╭─ Text section

Birds Pay the Price for Timber Demand

Illegal logging is having serious impacts – not just on the forests themselves – but on the animals. It’s reasonable to assume that if the birds are being this powerfully impacted, it’s impacting other groups, such as mammals, reptiles, amphibians and arthropods.

Illegal Logging Image: By Erik Patel (email) [CC BY-SA 3.0 (http://creativecommons.org/licenses/by-sa/3.0)], via Wikimedia Commons

Tropical forests are home to more of the world’s terrestrial biodiversity than any other habitat. However, they are adversely affected by man’s activities. One such activity is illegal logging, which is an increasing threat to tropical forests around the world, as well as the animals that live there.

The impact of illegal logging on tropical wildlife has not been quantified, until now. A study published in Biological Conservation has revealed the impact of illegal logging on bird communities in Ghana. Researchers from Drexel University in Philadelphia sampled bird communities in logged and unlogged forests from 2008 to 2010 in Ghana’s Upper Guinea rainforests, one of the world’s 25 “biodiversity hotspots.” They compared this data with data from findings taken from fieldwork in the same study area between 1993 and 1995, when illegal logging was not as prevalent.

They discovered that the level of illegal logging increased by more than 600% between 1995 and 2010. This is six times greater than the maximum sustainable rate. During the same time period, the abundance of forest understory bird species declined more than 50%. The species richness – the number of different bird species – also showed decreasing trends. Species such as the yellow-whiskered greenbul declined by 73% and the icterine greenbul declined by 90%. To make this worse, bird communities showed no evidence of post-logging recovery.

“The numbers don’t lie and they don’t have a political agenda. These numbers are shocking,” said lead author Nicole Arcilla, PhD, postdoctoral research associate in the Biodiversity, Earth & Environmental Sciences (BEES) Department in Drexel’s College of Arts and Sciences. “Our most disturbing finding was that more than half of all understory birds had vanished in only 15 years. If things continue as they are, in a few decades, these incredibly beautiful forests and their unique wildlife will be largely depleted, which would be a huge loss to Ghana, Africa and the world.”

╰─
╭─ Information provided

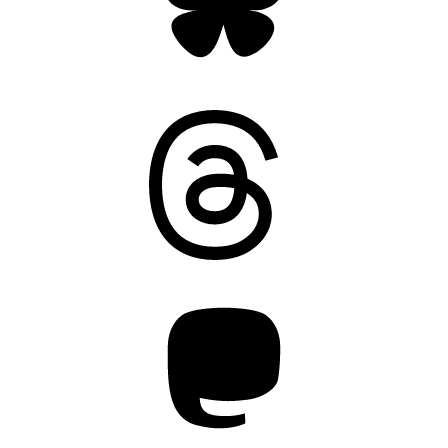
Threads
Mastodon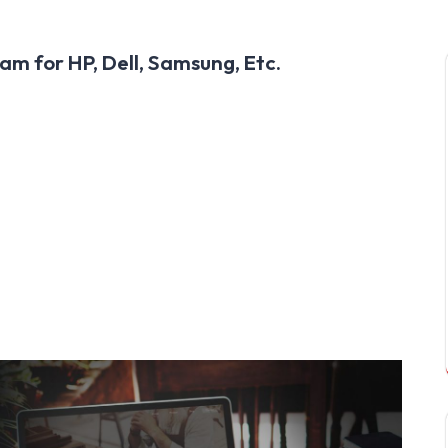
am for HP, Dell, Samsung, Etc.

╰─

§ Problems to solve:
#1 In the article on birds and illegal logging, turn the paragraph that begins "They discovered that the level of illegal logging" into a short list that keeps its main facts.
#2 Pick up the article on birds and illegal logging after its last paragraph and carry it on.

§ Responses in order:
#1
- Illegal logging rose by more than 600% between 1995 and 2010, six times the maximum sustainable rate.
- Over the same period, forest understory bird species fell in abundance by more than 50%.
- Species richness, the number of different bird species, also trended downward.
- The yellow-whiskered greenbul declined by 73%, and the icterine greenbul by 90%.
- Bird communities showed no sign of recovery after logging.

#2
According to the study, illegal logging accounts for 50-90% of timber harvested in many tropical countries. In Ghana, an estimated 80% of timber harvested is illegal. The results indicate that Ghana’s forestry management system has seriously deteriorated due to an increase in logging intensity as well as illegal logging. The data from 2008 to 2010 showed an absence of many conservation priority species, demonstrating continuing population declines and increasing rarity of species that are already threatened with extinction. But even common species are at risk.

“Logging and associated disturbances that have been taking place in Ghana’s forests appear to have affected the entire bird community – including both common and rare or specialised species – causing abundance declines across species,” said Arcilla. “Species that were already rare are then most vulnerable to local extinction following logging, and many ‘common’ species have become much less common.”

The severe declines of bird species indicate the rapidly deteriorating conservation status of a biodiversity hotspot, and could signal collapsing ecosystem processes. Arcilla says: “Illegal logging is having serious impacts – not just on the forests themselves – but on the animals. It’s reasonable to assume that if the birds are being this powerfully impacted, it’s impacting other groups, such as mammals, reptiles, amphibians and arthropods. Birds – like the ‘canary in a coal mine’ – are a great indicator of what’s happening to other animals, and eventually, what will happen to us.”